Though apparently about alphabetical sorting, this point actually engages
with another issue in this thread (and the one Conal has forked) namely the
possibilities and limitations of auto-generated indexes. My gripe about one
of Lou's examples was that it seemed to me to overstate the applicability of
something that was nevertheless both feasible and useful within less
For very good reasons, the TEI approach tries to be thoroughly systematic,
and on the whole is remarkably successful, seeing that (unlike say the
textual domain that DocBook markup primarily addresses) it has to find ways
of applying systematic and consistent treatment to things like novelists who
include spoof indexes as part of their actual creations (though that's not a
request for P5 to substitute Pale Fire for the Anatomy of Melancholy in its
example repertoire) and scribes who decided while chanting Prime that they
would liven up their day in the Scriptorium by seeing how many subtly
different ways their stylus could be persuaded to represent the same
character sequence on a single folium.
Sometimes, however, getting things done effectively (maybe at the price of
procedural inelegance) requires suspension of systematic practice.
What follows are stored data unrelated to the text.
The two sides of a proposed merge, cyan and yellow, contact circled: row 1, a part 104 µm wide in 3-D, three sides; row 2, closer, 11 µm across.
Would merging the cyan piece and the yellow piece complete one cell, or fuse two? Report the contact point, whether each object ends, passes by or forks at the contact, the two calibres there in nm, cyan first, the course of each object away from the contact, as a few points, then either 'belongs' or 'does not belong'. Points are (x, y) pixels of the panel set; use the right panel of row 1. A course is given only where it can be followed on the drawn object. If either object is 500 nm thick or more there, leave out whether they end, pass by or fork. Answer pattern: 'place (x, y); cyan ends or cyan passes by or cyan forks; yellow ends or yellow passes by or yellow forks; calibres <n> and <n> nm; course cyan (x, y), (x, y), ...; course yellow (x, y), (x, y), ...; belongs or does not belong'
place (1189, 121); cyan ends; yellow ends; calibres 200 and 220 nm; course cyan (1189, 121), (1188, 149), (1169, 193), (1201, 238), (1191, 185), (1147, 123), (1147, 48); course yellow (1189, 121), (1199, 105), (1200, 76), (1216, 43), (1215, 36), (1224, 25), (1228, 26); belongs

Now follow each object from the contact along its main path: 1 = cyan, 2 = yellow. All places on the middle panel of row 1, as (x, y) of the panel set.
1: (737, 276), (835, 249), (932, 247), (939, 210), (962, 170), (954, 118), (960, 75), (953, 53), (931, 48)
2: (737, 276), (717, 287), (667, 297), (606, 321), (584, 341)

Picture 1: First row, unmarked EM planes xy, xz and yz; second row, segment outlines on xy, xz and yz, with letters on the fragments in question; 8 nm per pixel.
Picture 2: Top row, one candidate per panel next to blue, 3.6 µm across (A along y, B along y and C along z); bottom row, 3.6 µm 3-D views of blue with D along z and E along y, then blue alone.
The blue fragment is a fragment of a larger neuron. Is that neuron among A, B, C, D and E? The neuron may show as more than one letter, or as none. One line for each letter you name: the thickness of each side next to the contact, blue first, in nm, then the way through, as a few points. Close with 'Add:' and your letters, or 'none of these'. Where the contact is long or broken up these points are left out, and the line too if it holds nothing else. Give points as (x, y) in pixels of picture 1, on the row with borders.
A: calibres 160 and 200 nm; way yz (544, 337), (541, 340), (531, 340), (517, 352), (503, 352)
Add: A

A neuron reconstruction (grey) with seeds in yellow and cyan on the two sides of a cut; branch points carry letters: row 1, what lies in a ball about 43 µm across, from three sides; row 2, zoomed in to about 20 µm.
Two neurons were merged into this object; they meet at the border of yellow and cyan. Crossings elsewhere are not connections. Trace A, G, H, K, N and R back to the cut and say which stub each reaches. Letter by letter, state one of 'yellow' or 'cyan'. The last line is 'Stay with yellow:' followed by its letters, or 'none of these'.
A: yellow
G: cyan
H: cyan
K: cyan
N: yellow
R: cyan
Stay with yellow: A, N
Faced
with the title-sorting quandary, I would be inclined to implement a
processor which was Mostly Smart Enough, but which Knew When to Take a Hint.
More concretely, such a processor, if presented with (in the original
cases ) a <head> of type "title" or a <title> element proper with no
additional internal markup, would apply the relatively simple algorithms
needed in the most common cases to parse out components of the string that
should not influence the sort. But where, as in John's examples, attempts to
make the processor sufficiently clever to do so unaided would require a
large, and probably futile, expenditure of programming effort, I would mark
up those <head>s, and those only, with a "hint" to tell the processor,
"Don't try to parse this one yourself, sort it as if it read like this..."
The tags meant for indexation would seem to me to be usable for this without
any severe abuse. So it isn't just a matter af choosing between two
alternatives, each with its own disadvantages: time-consuming and
human-error-prone sort-component tagging of each and every title on the one
hand; reliance on a possibly under-sophisticated processor on the other.
Discussions between advocates of these two approaches, despite the superior
rigour and generality of either alternative as compared to the pragmatic
eclecticism I am proposing, are bound to be inconclusive. But while the
point was being thus debated, I'd like to think that the approach I suggest
would be getting the job done.